This invention relates to thermo-magneto-optic recording elements and, more particularly to a method of preparing thermo-magneto-optic elements.
As used herein, the term "thermo-magneto-optic (TMO) recording element" refers to a multi-layer structure used in the thermo-magneto-optic write/read process for selectively modifying the characteristic of an incident polarized light beam in accordance with a magnetization pattern formed in the TMO recording layer which is one of the layers of the recording element. Typically such recording elements include a substrate, a thermo-magneto-optic recording layer and one or more corrosion-preventing and/or anti-reflection layers of a dielectric or semi-conductive material. When the TMO layer is a rare-earth transition metal layer, a corrosion-preventing layer is required on either side of the TMO layer in order to prevent deterioration and ultimate destruction of the magneto-optic properties of the TMO layer.

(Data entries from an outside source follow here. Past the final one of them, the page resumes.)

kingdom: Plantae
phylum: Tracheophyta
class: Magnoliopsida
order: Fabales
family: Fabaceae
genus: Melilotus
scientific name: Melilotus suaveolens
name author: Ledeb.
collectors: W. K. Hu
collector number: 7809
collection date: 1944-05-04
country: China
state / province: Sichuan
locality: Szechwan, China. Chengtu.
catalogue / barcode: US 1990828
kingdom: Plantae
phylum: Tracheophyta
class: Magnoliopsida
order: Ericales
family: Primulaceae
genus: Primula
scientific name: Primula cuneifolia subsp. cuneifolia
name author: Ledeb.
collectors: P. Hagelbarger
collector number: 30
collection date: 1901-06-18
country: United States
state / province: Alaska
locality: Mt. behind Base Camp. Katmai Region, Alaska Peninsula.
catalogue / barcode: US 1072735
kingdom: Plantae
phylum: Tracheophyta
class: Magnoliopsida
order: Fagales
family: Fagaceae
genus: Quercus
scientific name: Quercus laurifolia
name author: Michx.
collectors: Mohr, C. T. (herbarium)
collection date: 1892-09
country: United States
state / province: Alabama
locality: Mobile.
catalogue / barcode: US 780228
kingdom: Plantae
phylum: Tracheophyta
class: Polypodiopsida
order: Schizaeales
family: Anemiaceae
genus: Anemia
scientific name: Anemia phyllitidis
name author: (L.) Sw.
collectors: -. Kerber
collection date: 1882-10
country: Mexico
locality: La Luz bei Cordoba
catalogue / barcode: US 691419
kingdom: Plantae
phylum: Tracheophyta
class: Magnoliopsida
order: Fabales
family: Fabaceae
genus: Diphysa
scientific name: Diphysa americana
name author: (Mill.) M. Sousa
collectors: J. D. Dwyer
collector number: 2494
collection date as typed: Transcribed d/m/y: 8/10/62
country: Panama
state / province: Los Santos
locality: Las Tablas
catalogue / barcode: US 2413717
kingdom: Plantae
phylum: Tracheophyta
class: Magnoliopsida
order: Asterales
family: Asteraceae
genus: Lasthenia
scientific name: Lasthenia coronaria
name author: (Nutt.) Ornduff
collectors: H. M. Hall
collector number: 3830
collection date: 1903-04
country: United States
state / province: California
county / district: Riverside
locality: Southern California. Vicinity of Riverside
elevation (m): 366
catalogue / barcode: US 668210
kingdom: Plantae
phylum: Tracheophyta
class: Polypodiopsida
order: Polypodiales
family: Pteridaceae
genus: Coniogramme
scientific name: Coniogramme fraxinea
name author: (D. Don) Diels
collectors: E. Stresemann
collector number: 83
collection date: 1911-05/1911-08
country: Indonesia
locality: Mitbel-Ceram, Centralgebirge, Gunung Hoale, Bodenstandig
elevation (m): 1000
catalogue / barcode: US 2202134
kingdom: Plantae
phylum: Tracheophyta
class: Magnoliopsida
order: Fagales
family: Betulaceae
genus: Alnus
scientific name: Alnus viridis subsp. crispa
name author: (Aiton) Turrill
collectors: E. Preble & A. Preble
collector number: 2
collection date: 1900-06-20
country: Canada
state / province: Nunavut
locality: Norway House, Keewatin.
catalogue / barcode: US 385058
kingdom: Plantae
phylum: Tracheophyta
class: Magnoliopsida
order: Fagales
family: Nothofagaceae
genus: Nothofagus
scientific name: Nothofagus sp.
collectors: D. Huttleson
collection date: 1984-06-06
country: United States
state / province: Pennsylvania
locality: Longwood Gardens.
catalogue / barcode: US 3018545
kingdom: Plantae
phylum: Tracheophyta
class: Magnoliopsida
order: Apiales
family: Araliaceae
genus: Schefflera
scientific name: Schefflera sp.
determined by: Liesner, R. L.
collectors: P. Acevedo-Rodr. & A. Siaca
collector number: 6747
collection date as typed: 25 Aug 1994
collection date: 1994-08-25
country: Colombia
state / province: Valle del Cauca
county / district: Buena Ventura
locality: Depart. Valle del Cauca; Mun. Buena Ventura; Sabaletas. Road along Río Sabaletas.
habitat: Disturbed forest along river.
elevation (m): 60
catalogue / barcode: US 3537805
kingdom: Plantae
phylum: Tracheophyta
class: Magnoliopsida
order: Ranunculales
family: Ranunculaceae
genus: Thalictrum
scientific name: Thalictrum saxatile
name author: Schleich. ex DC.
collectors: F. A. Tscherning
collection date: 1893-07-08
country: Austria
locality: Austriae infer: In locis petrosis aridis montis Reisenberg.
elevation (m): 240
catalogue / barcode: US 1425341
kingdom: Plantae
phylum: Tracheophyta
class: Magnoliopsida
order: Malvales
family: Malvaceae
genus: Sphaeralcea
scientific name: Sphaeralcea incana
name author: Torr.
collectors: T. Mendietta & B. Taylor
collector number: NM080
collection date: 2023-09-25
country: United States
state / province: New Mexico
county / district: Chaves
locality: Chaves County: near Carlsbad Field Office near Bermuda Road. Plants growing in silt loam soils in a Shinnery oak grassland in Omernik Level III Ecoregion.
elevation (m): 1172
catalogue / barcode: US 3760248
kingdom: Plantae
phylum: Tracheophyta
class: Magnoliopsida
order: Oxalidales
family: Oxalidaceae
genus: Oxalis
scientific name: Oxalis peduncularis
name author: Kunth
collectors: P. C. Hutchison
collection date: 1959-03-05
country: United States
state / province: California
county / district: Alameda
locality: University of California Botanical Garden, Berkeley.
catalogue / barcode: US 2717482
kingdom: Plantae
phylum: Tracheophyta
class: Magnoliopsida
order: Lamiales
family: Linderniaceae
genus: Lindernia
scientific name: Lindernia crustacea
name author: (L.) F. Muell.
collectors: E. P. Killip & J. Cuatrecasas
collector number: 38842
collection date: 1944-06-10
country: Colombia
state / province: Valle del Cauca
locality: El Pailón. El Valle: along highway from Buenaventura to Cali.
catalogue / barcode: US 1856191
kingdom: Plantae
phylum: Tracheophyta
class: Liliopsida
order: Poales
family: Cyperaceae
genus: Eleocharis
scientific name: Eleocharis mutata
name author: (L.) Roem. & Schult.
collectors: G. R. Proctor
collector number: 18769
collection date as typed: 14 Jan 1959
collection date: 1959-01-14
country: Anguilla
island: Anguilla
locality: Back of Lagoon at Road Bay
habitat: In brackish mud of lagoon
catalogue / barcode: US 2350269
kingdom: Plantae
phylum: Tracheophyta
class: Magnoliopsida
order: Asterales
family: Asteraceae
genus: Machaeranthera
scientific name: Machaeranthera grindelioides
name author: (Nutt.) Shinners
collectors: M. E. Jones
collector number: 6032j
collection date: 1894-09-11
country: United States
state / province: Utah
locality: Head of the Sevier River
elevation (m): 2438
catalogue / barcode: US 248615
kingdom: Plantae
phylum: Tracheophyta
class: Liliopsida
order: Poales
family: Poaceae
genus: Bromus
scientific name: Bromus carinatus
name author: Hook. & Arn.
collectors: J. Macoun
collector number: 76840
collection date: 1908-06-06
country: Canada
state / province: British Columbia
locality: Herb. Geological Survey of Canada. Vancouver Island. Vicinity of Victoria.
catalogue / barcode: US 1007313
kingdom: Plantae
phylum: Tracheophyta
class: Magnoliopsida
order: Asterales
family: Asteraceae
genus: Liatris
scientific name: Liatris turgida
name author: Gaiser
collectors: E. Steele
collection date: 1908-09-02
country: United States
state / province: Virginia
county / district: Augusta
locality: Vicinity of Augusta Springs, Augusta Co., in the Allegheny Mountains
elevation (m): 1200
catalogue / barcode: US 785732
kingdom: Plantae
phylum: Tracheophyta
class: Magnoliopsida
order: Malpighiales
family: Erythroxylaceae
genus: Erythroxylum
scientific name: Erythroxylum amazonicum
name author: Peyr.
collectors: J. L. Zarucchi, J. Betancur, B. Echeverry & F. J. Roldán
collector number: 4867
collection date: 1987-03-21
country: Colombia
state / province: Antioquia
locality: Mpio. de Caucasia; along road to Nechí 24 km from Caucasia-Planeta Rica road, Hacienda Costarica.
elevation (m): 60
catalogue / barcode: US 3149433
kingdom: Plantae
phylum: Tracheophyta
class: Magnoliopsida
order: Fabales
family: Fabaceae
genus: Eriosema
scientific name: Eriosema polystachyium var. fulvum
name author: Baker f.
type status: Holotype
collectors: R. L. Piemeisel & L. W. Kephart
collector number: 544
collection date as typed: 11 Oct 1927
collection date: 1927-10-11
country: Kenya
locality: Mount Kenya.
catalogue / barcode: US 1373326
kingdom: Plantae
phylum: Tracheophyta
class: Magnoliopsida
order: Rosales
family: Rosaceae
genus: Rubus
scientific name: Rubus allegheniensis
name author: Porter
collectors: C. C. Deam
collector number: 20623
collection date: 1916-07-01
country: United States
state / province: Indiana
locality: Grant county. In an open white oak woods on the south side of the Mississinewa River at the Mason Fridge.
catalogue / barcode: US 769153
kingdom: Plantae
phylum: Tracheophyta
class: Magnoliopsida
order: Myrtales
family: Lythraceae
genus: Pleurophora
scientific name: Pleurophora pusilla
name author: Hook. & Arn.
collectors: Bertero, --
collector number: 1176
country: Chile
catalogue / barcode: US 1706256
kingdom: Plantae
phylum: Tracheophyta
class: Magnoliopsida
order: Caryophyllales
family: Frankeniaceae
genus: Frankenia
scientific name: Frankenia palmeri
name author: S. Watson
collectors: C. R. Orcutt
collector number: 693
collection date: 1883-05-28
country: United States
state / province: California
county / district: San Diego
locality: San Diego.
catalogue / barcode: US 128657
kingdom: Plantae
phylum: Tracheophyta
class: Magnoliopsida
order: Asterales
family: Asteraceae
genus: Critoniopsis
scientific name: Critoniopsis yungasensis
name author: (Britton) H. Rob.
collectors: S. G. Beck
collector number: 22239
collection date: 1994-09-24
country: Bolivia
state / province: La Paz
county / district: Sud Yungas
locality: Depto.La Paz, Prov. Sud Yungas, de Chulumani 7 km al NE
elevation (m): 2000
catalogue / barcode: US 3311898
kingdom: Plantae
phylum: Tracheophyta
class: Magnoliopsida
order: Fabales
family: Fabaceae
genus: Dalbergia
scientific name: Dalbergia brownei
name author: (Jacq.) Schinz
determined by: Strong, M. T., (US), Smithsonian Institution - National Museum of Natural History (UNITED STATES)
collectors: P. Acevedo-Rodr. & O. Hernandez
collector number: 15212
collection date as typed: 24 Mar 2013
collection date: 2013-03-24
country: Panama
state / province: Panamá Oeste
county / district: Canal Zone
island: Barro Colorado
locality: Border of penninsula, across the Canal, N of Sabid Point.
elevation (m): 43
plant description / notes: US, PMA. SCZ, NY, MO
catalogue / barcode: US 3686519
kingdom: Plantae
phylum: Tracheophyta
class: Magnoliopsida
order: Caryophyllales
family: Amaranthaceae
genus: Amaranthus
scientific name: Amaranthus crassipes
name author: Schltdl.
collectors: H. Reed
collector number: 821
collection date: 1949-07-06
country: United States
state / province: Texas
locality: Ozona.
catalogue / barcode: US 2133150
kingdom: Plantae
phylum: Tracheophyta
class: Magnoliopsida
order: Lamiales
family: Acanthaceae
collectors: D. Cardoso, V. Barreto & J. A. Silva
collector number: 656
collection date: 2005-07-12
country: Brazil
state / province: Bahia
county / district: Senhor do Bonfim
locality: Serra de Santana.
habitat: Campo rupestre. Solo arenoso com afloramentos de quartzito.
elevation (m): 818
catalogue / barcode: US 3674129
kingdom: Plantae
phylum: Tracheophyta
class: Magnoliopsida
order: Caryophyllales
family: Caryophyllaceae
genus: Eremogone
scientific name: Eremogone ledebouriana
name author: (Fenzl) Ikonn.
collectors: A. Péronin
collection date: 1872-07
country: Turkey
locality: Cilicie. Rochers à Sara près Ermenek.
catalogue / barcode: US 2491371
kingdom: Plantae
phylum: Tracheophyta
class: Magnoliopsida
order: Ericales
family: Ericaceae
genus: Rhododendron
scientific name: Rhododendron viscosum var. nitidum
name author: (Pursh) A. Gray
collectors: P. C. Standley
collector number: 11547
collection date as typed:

It is desirable that this corrosion-preventing layer also serve as an anti-reflection layer.
A preliminary function of the anti-reflection layer in a TMO recording element is to enhance the rotation angle .THETA..sub.K caused by the Kerr effect (in reflective systems) and Faraday effect (in transmission systems). This enhancement is of importance because the degree of rotation of a polarized collimated beam of light capable of being read out of a TMO device is extremely small, in most cases, less than a fraction of a degree. Thus, the signal to noise ratio of the readout signal requires enhancement. As indicated above, it is desired that the anti-reflective layer serves the dual function of enhancing the rotation angle and also preventing corrosion of the TMO layer. Thus, an anti-reflection corrosion preventing dielectric or semi-conductive material layer is required between the substrate and the rare-earth transition metal TMO layer. Such structures are described in an article published in the Japanese Journal of Applied Electronics, Vol. 8, No. 2, page 93-96 entitled "Study on High Reliability of a Magneto-Optic Medium With A Multi-Layer Structure" authored by K. Ohta et al. (1984) and in U.S. Pat. No. 4,719,154 by T. K. Hatwar which is assigned to the same assignee as this immediate application.
A problem that exists in a structure having a corrosion prevention, anti-reflection layer between a polymer substrate and the TMO layer is that upon being subjected to large changes in temperature, buckling and delamination between the polymer substrate layer and the corrosion preventing, anti-reflection layer occurs thereby either rendering the recording element inaccurate or totally inoperative. In other words, the structure consisting of the substrate and film package, must survive temperature excursions from approximately +60.degree. C. to -40.degree. C. in order to withstand shipping and use conditions. It is believed that the delamination or buckling that occurs between the substrate and the adjacent corrosion resistant, anti-reflection layer is due to stresses in the layers caused by the different thermal expansion coefficients of these two adjacent layers. Such deformities cannot be tolerated in a thermo-magneto-optic recording element because of the very small changes in rotation of the collimated polarized light beam used in the readout operation.